ANKARA (Arrahmah.id) – Presiden Turki, Recep Tayyip Erdogan, memperingatkan adanya pihak-pihak yang berusaha menyalakan konflik sektarian di Suriah di tengah situasi kawasan yang semakin tidak menentu.
Dalam pidatonya di hadapan parlemen Turki pada Rabu, 12 Maret 2025, Erdogan menegaskan bahwa ada kelompok yang memanfaatkan sisa-sisa rezim Suriah untuk merusak persaudaraan dan stabilitas, termasuk di Turki.
Setelah rezim Bashar al-Assad tumbang pada 8 Desember 2024, pemerintahan baru Suriah meluncurkan inisiatif rekonsiliasi bagi anggota militer dan aparat keamanan rezim lama. Mereka diberi kesempatan untuk menyerahkan senjata dan mendapatkan amnesti, asalkan tidak terlibat dalam kejahatan perang.

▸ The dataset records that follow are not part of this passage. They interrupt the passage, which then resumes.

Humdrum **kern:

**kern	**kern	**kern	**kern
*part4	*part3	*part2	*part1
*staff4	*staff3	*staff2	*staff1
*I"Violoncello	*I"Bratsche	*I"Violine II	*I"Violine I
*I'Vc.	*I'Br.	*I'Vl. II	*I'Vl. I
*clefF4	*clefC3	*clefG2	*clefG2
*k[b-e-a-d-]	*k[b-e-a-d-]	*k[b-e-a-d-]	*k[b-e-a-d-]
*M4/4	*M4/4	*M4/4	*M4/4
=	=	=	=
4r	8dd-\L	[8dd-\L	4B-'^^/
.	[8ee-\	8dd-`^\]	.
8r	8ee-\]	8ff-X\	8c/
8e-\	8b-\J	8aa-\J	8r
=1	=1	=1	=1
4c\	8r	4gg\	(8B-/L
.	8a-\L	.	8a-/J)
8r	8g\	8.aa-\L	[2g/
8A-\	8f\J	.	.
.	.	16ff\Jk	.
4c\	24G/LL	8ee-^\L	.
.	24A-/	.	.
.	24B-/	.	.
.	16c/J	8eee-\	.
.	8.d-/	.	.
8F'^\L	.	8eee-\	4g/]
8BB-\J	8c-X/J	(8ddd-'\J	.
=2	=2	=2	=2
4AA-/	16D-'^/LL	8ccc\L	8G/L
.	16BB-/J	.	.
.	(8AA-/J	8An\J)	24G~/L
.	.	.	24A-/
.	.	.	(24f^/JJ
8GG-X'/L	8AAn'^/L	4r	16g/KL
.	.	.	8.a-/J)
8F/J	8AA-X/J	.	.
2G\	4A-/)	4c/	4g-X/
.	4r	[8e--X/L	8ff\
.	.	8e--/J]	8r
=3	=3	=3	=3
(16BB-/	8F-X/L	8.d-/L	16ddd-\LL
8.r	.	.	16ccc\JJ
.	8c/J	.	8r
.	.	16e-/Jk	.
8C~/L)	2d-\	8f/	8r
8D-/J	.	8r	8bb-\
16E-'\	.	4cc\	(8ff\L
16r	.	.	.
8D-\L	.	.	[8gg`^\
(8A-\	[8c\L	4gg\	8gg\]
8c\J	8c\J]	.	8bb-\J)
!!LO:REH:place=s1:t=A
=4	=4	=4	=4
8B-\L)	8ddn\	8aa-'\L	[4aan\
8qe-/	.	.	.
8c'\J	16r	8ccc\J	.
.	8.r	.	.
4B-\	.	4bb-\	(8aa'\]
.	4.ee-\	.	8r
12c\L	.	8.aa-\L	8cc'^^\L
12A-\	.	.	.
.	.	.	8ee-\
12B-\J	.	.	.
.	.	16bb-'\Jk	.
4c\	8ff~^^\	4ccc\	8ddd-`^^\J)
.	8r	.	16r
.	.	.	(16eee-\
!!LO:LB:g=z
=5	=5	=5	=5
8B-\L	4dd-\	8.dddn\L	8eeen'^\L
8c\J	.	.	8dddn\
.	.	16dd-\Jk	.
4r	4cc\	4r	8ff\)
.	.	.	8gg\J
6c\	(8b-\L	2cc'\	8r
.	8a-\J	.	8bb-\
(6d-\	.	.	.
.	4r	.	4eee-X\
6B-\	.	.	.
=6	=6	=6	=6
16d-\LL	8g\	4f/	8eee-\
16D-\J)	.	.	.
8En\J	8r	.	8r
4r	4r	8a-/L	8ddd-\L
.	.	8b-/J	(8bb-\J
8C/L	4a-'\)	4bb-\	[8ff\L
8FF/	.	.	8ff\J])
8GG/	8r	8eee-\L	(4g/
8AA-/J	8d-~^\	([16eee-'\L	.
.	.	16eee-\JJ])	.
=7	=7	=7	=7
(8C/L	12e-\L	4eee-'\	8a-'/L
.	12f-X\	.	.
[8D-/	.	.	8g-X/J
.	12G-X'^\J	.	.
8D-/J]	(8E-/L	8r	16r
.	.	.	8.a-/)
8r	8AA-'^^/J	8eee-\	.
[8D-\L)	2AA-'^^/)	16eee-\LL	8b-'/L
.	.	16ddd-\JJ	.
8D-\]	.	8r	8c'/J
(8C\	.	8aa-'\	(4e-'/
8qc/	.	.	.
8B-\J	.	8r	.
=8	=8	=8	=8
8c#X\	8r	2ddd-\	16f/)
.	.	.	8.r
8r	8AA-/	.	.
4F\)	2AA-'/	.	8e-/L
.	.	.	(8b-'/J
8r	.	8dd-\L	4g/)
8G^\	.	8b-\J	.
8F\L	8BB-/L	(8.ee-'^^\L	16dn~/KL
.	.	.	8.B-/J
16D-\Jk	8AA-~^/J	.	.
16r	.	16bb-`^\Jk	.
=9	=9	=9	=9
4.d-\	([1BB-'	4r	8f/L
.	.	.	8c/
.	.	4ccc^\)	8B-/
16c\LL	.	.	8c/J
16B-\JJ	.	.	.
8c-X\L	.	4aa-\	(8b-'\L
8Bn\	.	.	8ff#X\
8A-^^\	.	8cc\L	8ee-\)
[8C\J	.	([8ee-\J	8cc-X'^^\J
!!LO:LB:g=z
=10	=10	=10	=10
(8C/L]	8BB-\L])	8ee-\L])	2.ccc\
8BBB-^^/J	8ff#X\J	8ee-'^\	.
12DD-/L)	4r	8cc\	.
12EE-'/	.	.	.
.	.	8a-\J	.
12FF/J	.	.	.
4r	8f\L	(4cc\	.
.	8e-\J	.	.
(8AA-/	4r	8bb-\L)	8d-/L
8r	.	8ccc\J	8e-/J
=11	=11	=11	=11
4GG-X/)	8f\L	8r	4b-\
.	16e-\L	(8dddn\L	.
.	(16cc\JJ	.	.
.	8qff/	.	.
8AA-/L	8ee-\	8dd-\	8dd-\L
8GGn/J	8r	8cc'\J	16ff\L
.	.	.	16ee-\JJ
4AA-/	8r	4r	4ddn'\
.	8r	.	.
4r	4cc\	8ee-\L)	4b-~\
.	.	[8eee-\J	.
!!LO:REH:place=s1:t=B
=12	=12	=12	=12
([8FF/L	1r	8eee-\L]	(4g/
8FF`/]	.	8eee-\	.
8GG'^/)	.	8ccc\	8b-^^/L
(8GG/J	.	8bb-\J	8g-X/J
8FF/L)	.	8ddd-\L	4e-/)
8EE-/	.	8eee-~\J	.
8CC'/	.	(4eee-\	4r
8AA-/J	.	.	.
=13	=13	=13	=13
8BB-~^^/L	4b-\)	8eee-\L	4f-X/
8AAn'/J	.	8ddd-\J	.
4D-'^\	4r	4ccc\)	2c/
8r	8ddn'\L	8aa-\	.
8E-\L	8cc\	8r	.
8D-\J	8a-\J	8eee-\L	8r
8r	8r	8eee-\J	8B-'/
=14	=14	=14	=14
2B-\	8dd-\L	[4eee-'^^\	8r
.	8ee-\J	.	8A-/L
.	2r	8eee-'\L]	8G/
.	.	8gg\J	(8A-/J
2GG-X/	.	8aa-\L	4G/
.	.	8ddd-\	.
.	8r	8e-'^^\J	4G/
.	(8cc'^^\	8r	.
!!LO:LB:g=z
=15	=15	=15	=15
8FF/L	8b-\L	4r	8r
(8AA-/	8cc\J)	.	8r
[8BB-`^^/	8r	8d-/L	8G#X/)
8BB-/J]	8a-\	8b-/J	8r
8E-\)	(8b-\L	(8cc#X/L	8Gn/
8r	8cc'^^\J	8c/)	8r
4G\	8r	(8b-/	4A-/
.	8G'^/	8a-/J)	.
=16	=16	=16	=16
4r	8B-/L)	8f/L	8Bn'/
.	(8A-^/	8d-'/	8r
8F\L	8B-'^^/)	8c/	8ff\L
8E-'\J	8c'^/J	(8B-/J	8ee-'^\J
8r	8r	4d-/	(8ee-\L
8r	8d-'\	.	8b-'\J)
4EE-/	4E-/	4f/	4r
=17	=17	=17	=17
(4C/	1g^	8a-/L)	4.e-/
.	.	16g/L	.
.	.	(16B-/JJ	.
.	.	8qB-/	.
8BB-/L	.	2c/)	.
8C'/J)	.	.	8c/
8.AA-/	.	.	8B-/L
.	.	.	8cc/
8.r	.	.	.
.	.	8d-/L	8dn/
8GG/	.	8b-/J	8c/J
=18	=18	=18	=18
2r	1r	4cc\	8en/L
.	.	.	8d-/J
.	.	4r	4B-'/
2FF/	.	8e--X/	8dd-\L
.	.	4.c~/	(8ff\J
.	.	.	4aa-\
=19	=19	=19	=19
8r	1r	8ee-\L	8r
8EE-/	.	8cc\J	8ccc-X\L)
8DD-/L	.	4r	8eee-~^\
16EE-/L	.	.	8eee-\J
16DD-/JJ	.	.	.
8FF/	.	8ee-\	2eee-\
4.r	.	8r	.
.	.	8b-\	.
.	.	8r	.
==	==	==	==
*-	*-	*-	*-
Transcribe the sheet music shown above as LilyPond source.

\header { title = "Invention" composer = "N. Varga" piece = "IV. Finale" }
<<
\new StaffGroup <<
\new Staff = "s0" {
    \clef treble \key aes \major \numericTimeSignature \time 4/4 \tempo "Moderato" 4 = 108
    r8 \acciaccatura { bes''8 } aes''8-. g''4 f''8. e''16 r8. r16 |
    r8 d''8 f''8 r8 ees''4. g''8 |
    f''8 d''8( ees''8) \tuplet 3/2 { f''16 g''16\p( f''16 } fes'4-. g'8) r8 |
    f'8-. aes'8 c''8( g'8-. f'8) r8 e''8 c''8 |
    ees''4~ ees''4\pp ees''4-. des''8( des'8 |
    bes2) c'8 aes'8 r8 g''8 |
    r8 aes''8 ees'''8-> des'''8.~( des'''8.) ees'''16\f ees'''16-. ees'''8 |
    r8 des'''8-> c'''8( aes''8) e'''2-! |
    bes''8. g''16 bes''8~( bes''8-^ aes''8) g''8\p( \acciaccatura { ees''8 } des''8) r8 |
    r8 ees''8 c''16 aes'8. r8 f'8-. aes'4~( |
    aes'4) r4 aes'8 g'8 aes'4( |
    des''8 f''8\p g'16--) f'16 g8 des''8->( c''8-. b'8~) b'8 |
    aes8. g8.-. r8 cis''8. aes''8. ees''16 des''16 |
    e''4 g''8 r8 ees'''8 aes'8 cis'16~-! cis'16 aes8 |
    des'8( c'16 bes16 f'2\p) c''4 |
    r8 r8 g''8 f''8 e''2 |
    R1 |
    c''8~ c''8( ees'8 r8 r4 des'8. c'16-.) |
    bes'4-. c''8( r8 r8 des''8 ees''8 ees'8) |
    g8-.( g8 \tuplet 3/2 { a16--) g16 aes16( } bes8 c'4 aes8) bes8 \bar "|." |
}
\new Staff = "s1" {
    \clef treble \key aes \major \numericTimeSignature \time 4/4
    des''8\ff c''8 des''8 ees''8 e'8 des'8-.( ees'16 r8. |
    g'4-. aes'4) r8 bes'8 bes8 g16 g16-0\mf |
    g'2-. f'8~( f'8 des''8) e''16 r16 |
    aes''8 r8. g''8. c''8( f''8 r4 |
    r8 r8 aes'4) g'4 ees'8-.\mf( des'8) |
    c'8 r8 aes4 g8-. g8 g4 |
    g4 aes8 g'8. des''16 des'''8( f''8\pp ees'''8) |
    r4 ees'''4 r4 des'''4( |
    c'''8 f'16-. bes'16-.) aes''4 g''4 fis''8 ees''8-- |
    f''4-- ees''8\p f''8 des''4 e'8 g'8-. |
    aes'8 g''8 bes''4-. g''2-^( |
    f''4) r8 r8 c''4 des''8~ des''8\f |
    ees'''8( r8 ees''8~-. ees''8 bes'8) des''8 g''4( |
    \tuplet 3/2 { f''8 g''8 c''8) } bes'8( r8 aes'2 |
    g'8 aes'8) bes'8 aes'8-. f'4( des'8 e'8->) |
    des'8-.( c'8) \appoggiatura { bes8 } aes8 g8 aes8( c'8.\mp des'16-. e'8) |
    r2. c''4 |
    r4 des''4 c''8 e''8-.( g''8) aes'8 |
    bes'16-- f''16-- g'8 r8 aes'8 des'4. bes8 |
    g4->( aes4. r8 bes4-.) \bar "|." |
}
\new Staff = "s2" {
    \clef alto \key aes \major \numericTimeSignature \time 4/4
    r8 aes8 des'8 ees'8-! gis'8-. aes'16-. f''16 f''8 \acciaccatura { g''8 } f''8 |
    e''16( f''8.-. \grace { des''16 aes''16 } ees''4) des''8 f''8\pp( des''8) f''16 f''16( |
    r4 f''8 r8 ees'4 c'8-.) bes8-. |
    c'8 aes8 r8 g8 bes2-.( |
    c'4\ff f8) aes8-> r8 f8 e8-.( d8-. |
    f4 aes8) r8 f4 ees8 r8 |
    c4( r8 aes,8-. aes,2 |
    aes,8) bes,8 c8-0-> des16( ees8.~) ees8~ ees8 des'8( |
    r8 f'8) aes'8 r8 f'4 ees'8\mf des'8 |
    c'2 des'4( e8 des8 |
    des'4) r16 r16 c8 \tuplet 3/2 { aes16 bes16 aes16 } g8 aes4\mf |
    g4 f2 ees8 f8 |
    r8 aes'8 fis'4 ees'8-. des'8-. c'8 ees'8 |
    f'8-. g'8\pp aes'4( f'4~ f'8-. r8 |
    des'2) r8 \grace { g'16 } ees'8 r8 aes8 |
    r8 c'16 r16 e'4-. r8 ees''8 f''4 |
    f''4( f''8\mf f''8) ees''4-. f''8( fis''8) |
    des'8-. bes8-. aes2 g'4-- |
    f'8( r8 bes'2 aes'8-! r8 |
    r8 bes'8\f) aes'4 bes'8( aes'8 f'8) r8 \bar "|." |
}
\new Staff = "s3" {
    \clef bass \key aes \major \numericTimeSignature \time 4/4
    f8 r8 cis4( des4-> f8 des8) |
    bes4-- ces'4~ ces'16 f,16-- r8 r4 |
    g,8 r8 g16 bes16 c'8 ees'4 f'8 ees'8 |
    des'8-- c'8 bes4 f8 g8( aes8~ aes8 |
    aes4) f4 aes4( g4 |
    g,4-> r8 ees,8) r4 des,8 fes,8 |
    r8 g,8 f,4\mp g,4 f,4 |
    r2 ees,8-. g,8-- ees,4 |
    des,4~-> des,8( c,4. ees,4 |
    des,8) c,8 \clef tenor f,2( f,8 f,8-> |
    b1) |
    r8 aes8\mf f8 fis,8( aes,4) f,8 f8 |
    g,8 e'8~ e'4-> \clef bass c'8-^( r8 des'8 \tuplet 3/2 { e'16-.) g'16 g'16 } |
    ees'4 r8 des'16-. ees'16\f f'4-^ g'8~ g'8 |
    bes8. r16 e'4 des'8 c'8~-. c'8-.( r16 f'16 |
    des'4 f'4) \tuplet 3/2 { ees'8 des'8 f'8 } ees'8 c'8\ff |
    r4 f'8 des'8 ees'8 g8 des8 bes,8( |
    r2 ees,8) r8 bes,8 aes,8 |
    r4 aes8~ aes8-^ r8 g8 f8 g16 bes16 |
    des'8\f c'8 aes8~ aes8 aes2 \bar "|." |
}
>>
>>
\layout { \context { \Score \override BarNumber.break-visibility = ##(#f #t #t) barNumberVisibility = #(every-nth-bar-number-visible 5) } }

Puluhan ribu mantan anggota rezim merespons ajakan ini, tetapi beberapa kelompok bersenjata yang masih loyal kepada Assad menolak menyerah. Perlawanan terbesar muncul di wilayah pesisir Suriah, yang sebelumnya menjadi basis utama para perwira tinggi rezim lama.
Seiring berjalannya waktu, kelompok-kelompok ini mundur ke daerah pegunungan dan mulai melancarkan serangan sporadis terhadap pasukan pemerintah. Serangkaian bentrokan dalam beberapa pekan terakhir menewaskan ratusan orang dari kedua belah pihak.
Sementara itu, Kementerian Pertahanan Suriah menyatakan bahwa pasukannya berhasil merebut kembali beberapa wilayah di pesisir yang menjadi sasaran serangan kelompok pemberontak pro-Assad. Militer Suriah juga telah mengepung kantong-kantong terakhir kelompok ini dalam operasi keamanan berskala besar.
Situasi yang berkembang ini memunculkan kekhawatiran di berbagai pihak, termasuk Turki, yang selama ini menjadi pemain kunci dalam dinamika politik Suriah pasca-Assad.